The President’s budget actively makes our national health less secure by stripping our seniors, workers, and public school children of critical health services. This is what these dollar losses look like:

HIV/AIDS
The President’s budget makes dramatic cuts to effective HIV related programs, like prevention efforts at the CDC, the Minority AIDS Initiative, housing for people living with HIV/AIDS (PLWHA), and to HIV/AIDS research at the National Institutes of Health (NIH). These cuts will have a tremendous impact on many ethnic and vulnerable communities, and stymie the multi-decade programs and survival rate progress we have made on the HIV/AIDS front. 

Medicaid & CHIP
Eight-Hundred. Billion. Dollars.  $800 billion. This is how much President Trump plans to cut from Medicaid during fiscal year 2018. This demonstrates just how much this budget ignores our nation’s sick and vulnerable. So often, there is talk about cuts to programs as if the money amounts to intangible figures that magically balance themselves via “guaranteed” economic growth. What President Trump calls “reforms” to Medicaid in this budget are damnable divestments in the health of almost 90 million people and working families, almost 20% of whom are non-elderly African-Americans, and more than 30% are Hispanic. While the budget extends CHIP funding for two years, it halves FY17-FY18 CHIP support of the nation’s children by almost 20%.  This just does not make sense.

Women & Family Planning Services 
President Trump recommends completely cutting the budget for family planning services, which offer critical health services, like pap smears, cervical cancer screening, and HPV vaccines to women, in the US (-$286 million Title X Family Planning Program) and abroad (-$575 million USAID family planning and -$32.5 UNPF). These reductions are even more heinous when we consider the monies President Trump would allot to teen-pregnancy prevention programs. ZERO DOLLARS.

Medical Research
The President’s budget would drastically cut funding for critical medical research through the NIH by more than 20% and to the CDC by almost $1.5 billion. This equates to millions of dollars divested from research into health issues like asthma, neurological conditions, and public health prevention. 

Mental Health 
Almost 20% of our nation’s adults struggle with a day-to-day disruptive mental or behavioral disorder. President Trump proposes greater than $400 million in cuts to the nation’s stronghold behavioral health programming, while keeping flat the investments in combatting substance abuse disorders. This move in the crux of a national opioid crisis, in effect, would leave countless families and individuals stranded and struggling with the ravages of substance abuse and mental health. These dollars are connected to critical prevention efforts to thwart substance misuses; to bolster the mental health and health insurance of children; to augment the behavioral health provider pipeline; and to break codes of mental health stigma through increased public awareness efforts. 
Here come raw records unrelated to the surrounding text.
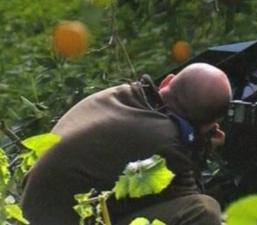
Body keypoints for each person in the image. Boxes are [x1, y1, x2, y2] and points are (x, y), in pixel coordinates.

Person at [21, 63, 232, 225]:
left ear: (167, 81)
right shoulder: (164, 139)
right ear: (206, 125)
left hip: (34, 212)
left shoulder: (124, 95)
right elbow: (188, 198)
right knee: (204, 211)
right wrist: (201, 150)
Here is the bottom line: more families than ever are in need of basic services through access to comprehensive, preventive care, to fresh foods, safe homes and streets, and to meaningful, sustainable jobs. By cutting at the very programs that bolster these basic provisions for the nation’s most vulnerable—SNAP, TANF, housing and labor protections—President Trump is investing in their demise. 

This plan does not make sense. There must be a more balanced approach to our nation’s budget.